Adaptive Reuse
The Packard Exchange
- Type
- Adaptive Reuse
- Location
- Detroit, MI
- Year
- 2024
- Status
- In Progress
- Area
- 12,800 sf
Overview
Adaptive reuse of a 1920s industrial warehouse into a mixed-use creative hub — preserving the raw character of exposed brick and heavy timber while threading in contemporary residential and studio units.
Project Overview
The Packard Exchange occupies a 1924 industrial building in Detroit’s Corktown neighborhood, a district undergoing careful revitalization driven by creative industries and historic preservation advocates. The client — a developer with deep ties to the local arts community — sought a project that honored the building’s industrial past while creating genuinely livable, workable space.
Design Strategy
Rather than erasing the building’s history, the design amplifies it.

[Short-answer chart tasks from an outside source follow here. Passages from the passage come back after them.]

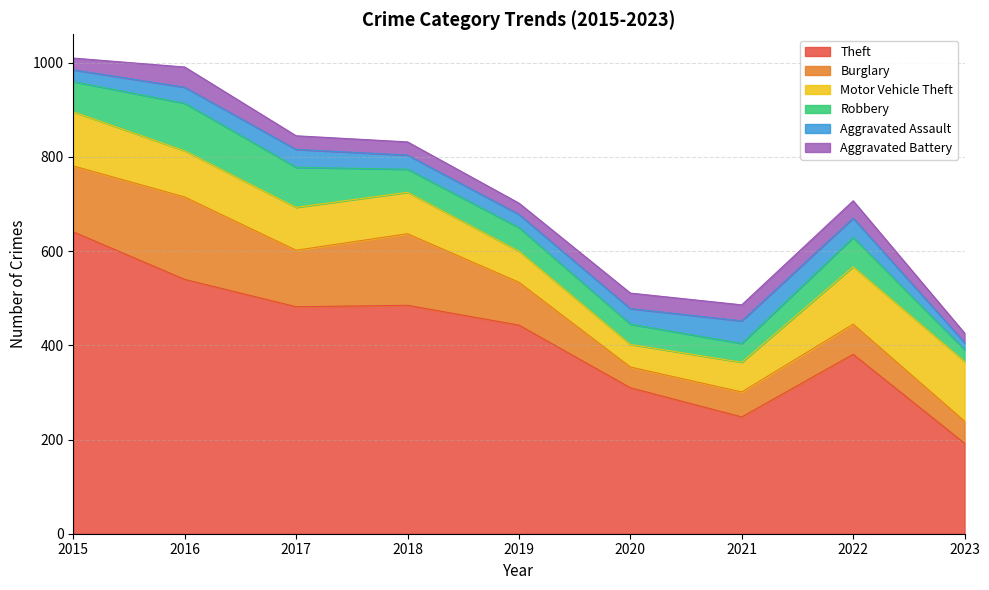

How many lines are shown in the chart?

6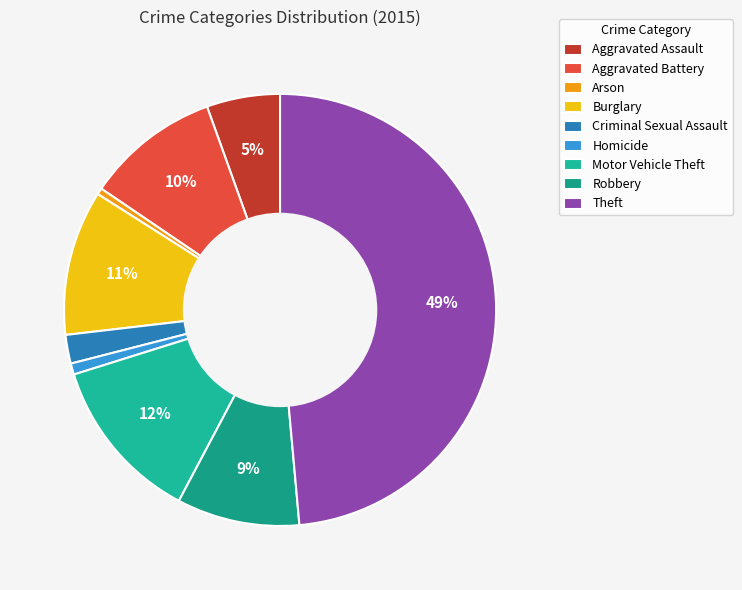

Is there any slice that represents more than half of the pie?

No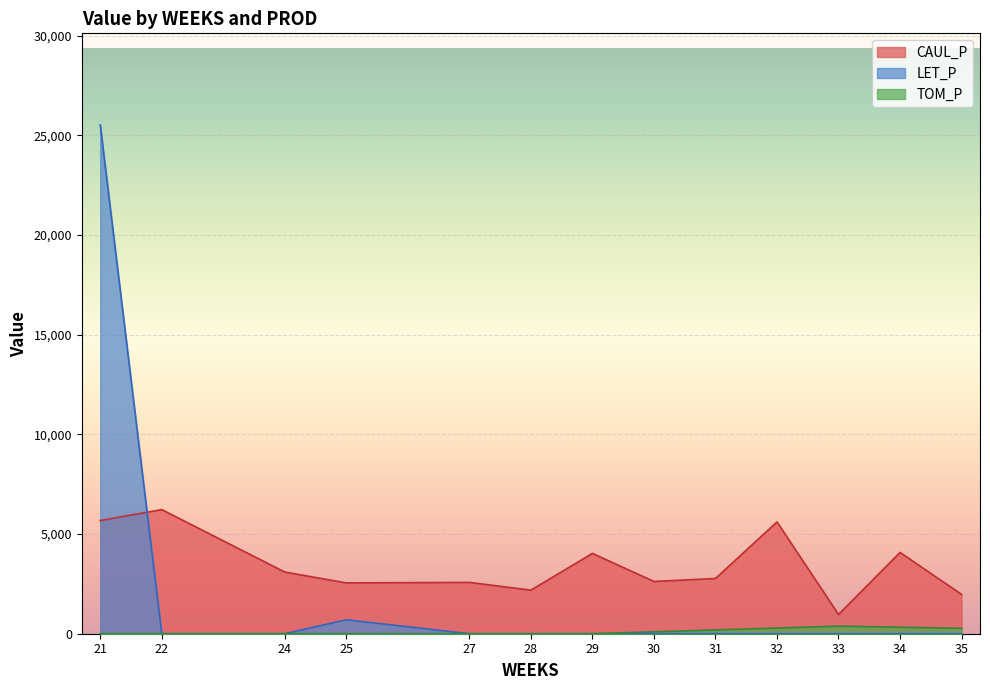

In LET_P, how many points are higher than both neighbors (excluding endpoints)?

1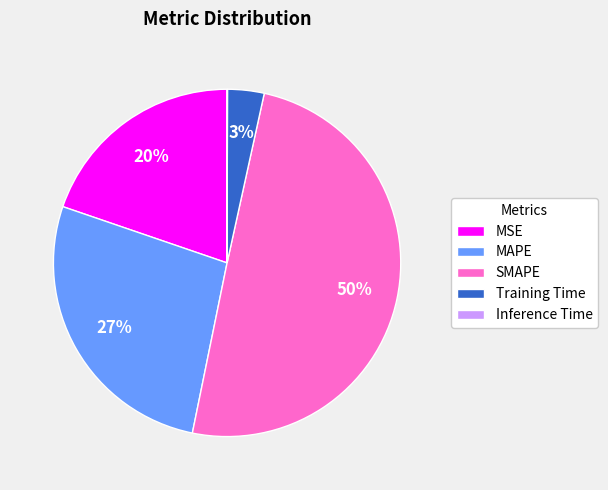

The MSE slice represents 31% of the pie. True or false?

False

Original Douglas fir timber columns and beams are exposed and celebrated. Concrete floors are polished but left with evidence of previous use. New interventions — stairs, mezzanines, mechanical systems — are drawn in a deliberately contemporary vocabulary so that old and new remain legible and distinct.
The program places six residential lofts on the upper two floors, with four studio/workshop units at grade that open directly to a shared courtyard carved from what was previously a loading dock.
Technical Challenges
The existing structure required significant seismic and lateral reinforcement without altering the character-defining features. A hidden steel moment frame was threaded through the existing timber grid, visible only as discreet gusset plates where the two systems meet.
Status
Currently in Construction Documents phase. Groundbreaking anticipated Q3 2025.